== Records
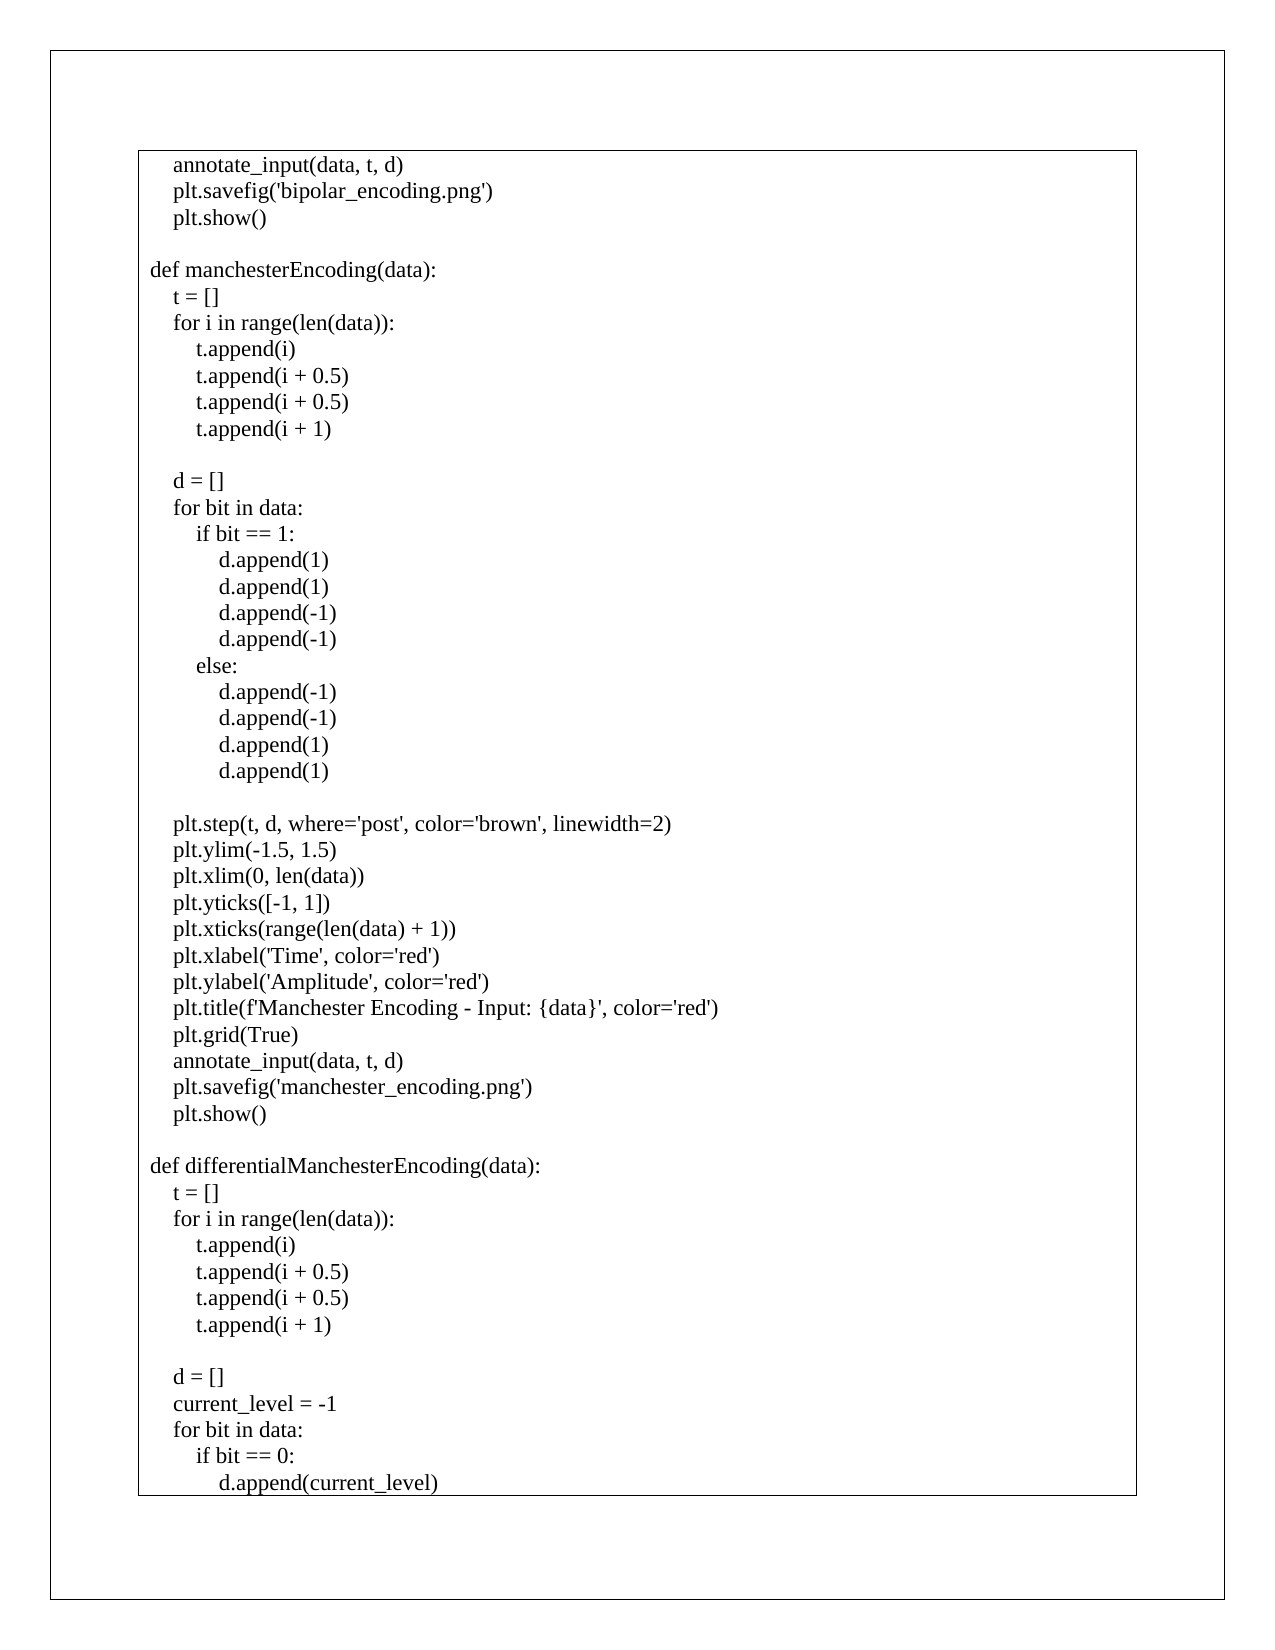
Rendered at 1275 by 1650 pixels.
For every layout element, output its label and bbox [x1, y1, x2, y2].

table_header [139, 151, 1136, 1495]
====
== Records
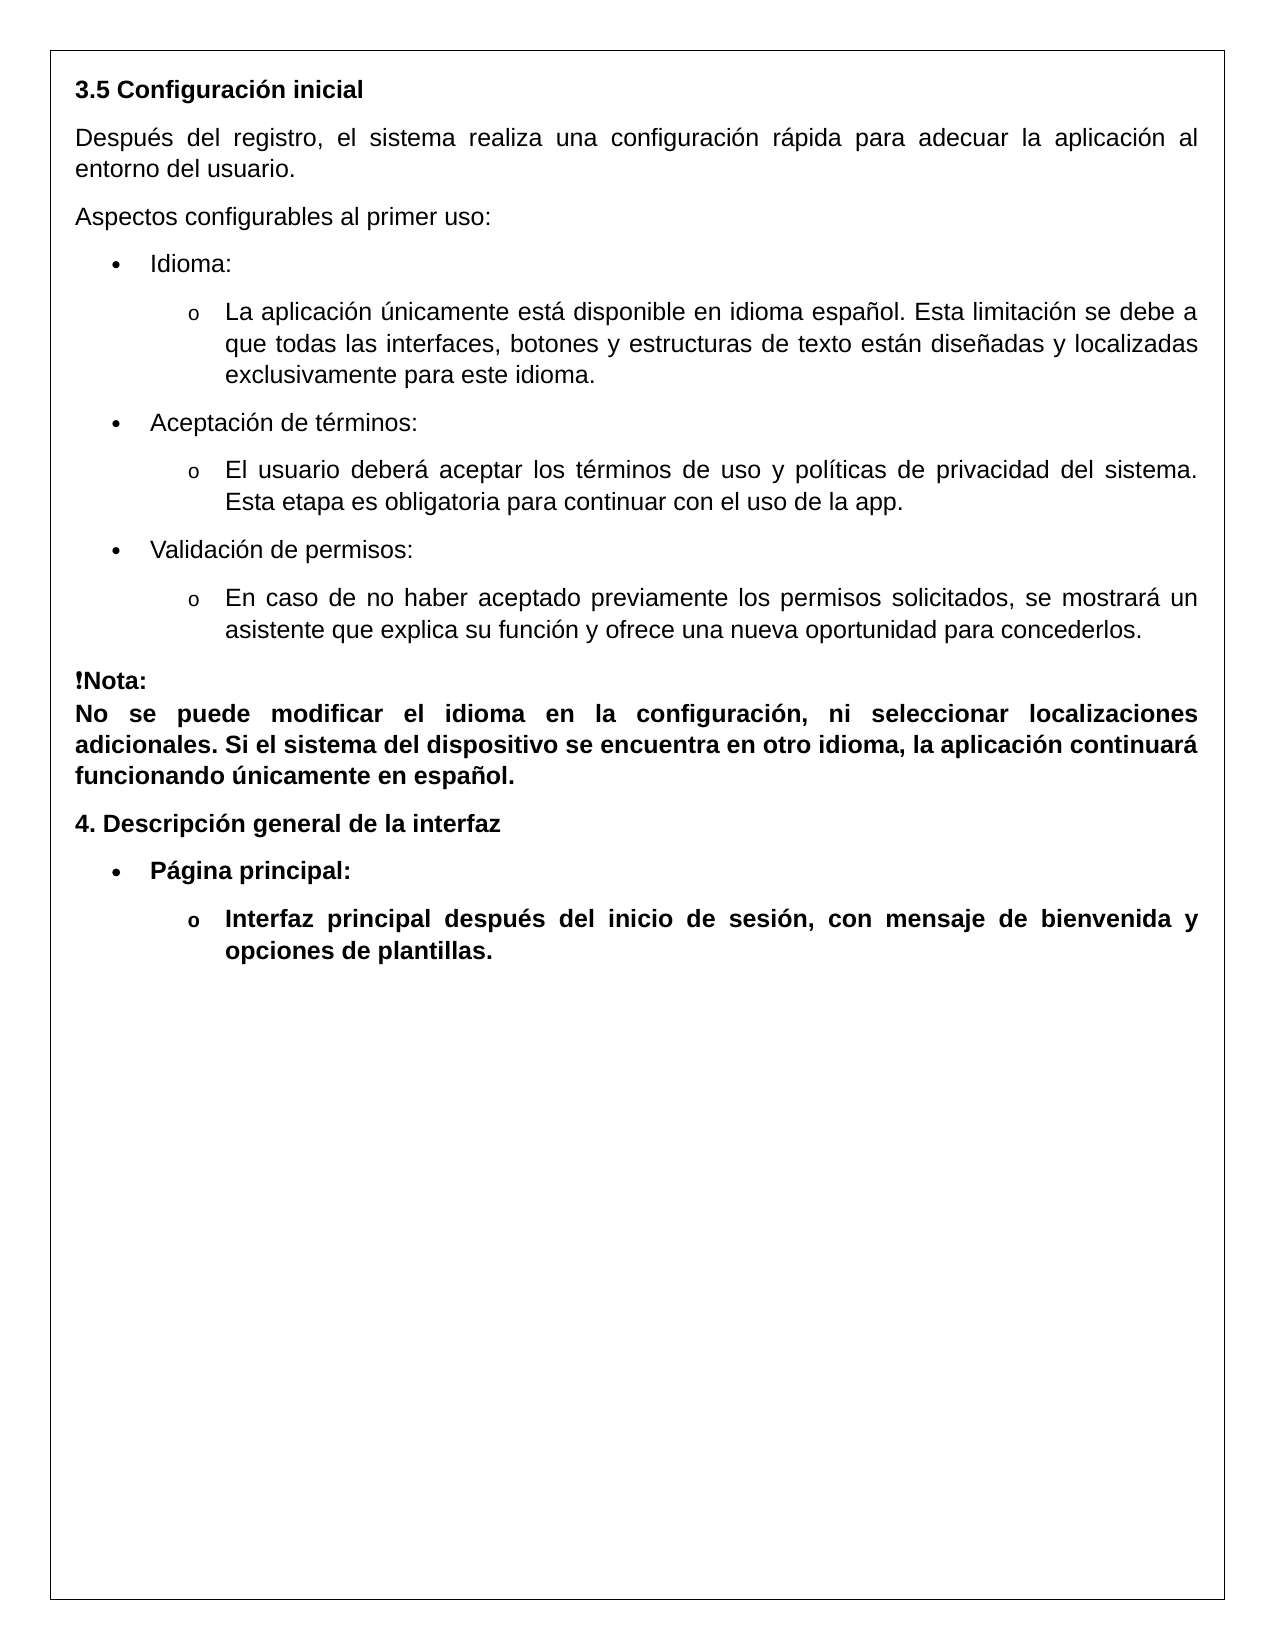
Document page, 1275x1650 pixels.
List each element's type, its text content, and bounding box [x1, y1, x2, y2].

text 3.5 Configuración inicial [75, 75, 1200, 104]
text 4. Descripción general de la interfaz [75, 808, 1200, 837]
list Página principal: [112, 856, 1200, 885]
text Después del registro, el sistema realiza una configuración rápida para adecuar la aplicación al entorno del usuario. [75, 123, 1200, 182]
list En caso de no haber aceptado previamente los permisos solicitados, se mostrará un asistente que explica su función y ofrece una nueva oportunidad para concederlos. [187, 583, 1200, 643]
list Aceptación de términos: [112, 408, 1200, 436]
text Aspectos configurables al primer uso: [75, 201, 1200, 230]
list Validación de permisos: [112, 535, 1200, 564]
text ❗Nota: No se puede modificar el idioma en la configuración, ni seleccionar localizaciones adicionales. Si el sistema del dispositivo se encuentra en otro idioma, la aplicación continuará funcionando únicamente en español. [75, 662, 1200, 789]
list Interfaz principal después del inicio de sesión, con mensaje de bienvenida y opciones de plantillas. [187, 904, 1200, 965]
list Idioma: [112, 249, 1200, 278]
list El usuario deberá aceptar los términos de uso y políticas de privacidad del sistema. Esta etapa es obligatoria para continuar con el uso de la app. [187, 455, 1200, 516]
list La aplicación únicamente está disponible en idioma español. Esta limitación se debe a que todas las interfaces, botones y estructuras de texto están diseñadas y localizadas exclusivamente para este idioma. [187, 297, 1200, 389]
====
# Exercise instructions
Among the lines above, which ones include the word "pixels"? Copy them.

# Exercise result
Rendered at 1275 by 1650 pixels.
Document page, 1275x1650 pixels.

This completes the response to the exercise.